High street staple BHS has gone bust with debts of £1.3 billion, a £571 million pensions black hole and nothing to show for its 88 year history other than a tidy profit for retail billionaire Sir Philip Green.

With 164 stores slated for closure, 11,000 jobs are at risk and 20,000 people face the prospect of having the value of their pension slashed.

Philip Green is the “wealth creator” behind this disaster. A former advisor to the government, the owner of Arcadia Group is also the proprietor of Topshop and Dorothy Perkins. He and his wife are regulars on the Sunday Times rich list, clocking in at £3.2 bn this year, even after dropping £100m on his third yacht.

Knighted by Tony Blair (who else) for “services to the retail industry”, the Sun reports that many of his fellow tycoons regard him as a “belligerent bully obsessed with money who tramples on anyone who gets in his way.”

Having backed the blue horse in 2010, he was tasked by Cameron with reviewing “government spending and procurement.” In a surprise twist, he reported there was a lot of waste. There is certainly no one better qualified for the job than the owner of three yachts.

Green spent 16 years as the wealth creator behind BHS, during which time its pension fund went from a £5m surplus into a £571m deficit. Between 2002 and 2004, shareholders took out just over £422m in dividends, the bulk of this pocketed by the Greens. In 2005, he paid his wife (resident for tax purposes, along with his yachts, in tax haven Monaco) a reported £1.2 bn in BHS dividends. Monaco’s “limited fiscal laws” allowed them to dodge £285m in UK taxes.

The Financial Times’ coverage peddles the usual bosses’ argument for all failing retail outlets: that it had out of date stock, didn’t keep up with the times, had old fashioned stores that people only visited to use the toilets, etc. But even it has to admit that, with its owners milking its profits and failing to reinvest them in upgrading, a collapse was inevitable. With BHS billions in the red, Sir Philip got out just in time.

As the company steamed towards bankruptcy in 2015, enter twice-bankrupted asset-stripper Dominic Chappell. He bought BHS for the princely sum of £1 from Sir Philip, through the Retail Aquisitions consortium. Just days after purchase, Retail Aquisitions used their prize as collateral to secure an £8.4m loan.

More than a third of this loan ended up as a multi-million pound windfall to four directors of the consortium. Chappell paid himself a £540,000 salary and reportedly bought himself a yacht, while having change left over to lend his father £1.3m to pay off a mortgage on a home.

Members of shop workers’ union Usdaw, angrily denounced BHS owners past and present at their annual conference in Blackpool. Labour has accused Sir Philip of extracting hundreds of millions of pounds from the company and making off “to his favourite tax haven”. Other MPs repeated 1970s Tory Prime Minister Edward Heath’s phrase about the “unacceptable face of capitalism”.
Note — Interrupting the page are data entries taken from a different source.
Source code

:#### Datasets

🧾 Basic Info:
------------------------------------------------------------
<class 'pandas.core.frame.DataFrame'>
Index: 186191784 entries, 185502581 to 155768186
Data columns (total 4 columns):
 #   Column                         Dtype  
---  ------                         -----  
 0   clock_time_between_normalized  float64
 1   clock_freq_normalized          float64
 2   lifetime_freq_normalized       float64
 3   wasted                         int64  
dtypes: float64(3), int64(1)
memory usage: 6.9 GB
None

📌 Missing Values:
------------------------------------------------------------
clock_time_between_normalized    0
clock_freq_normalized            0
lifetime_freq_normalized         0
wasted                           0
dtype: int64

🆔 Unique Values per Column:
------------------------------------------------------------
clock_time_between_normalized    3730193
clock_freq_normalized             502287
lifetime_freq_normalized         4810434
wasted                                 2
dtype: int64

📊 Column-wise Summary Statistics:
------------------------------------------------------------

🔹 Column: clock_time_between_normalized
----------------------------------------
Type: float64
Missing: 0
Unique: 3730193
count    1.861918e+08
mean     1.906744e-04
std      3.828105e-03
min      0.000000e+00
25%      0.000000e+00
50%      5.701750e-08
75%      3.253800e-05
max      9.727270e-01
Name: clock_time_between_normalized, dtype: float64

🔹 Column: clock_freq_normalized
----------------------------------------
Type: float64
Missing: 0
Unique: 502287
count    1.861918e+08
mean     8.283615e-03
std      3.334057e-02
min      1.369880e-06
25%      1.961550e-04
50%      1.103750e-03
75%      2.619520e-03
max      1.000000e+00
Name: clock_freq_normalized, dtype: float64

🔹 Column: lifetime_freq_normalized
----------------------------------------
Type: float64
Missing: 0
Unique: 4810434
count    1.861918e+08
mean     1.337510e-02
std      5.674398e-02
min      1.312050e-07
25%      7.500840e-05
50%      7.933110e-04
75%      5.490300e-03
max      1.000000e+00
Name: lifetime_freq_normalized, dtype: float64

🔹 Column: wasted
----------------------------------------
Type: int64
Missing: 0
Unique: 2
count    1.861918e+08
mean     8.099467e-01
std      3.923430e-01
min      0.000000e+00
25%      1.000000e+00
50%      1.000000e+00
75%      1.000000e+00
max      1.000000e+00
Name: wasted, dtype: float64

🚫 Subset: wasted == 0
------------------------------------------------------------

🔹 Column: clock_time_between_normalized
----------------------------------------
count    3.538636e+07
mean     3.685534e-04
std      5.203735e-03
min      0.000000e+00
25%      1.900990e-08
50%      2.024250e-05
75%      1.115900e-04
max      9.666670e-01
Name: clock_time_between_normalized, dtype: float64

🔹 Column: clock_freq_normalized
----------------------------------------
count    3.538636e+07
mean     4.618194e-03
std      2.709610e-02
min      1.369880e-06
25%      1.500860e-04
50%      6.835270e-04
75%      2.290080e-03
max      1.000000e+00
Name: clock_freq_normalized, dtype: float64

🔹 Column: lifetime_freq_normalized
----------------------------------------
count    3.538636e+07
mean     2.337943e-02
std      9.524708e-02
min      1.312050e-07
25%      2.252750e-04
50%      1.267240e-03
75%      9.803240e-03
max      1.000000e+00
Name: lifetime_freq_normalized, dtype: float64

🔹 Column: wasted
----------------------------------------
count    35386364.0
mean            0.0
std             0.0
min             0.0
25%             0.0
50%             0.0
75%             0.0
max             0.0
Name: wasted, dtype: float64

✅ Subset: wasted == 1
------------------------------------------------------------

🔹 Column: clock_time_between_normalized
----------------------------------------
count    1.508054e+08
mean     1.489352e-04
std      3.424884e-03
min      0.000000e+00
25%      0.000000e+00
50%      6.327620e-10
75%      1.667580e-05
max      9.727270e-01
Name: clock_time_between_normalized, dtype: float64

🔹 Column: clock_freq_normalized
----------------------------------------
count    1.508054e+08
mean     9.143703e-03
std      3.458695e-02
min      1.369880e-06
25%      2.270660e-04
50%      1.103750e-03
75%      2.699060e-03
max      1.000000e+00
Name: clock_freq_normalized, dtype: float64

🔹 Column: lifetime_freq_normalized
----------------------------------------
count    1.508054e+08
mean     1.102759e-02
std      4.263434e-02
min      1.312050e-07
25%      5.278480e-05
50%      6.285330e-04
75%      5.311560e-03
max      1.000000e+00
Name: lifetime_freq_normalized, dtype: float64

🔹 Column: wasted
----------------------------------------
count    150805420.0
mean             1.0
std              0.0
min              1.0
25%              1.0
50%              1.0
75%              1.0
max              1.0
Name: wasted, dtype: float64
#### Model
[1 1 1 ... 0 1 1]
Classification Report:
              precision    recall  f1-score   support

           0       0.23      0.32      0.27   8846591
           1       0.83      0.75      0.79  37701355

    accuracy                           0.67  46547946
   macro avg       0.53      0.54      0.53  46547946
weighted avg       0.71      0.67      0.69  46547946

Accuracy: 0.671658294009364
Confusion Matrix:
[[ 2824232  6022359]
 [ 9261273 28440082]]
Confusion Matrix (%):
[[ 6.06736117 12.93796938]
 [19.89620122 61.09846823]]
In fact, this is the face of capitalism. These parasites are not wealth creators, except in so far as they accrue wealth to themselves. They use every means at their disposal to rip off their employees, their customers, and the taxpayer. When their businesses go bust, they throw workers on the scrapheap and make the rest of us pay the social and economic cost.

With a new economic crisis on the horizon, the only way to protect the enormous number of jobs under threat would be for a Corbyn-led Labour government to take over collapsing companies – and pay no compensation to the owners who run them into the ground. Or perhaps we could stretch to £1.

Meanwhile, the workforces should occupy the stores if any move is made to sack employees, just as the steelworkers faced with the devastation of their communities should. Sir Philip should be made to fill the hole in the pension fund and pay back all the taxes he has dodged.

To get a government that will intervene and protect people’s jobs, we need mass mobilisations to kick out the Tories and start the fight to strip the billionaires of their unearned wealth and use it to provide jobs, healthcare and education for all.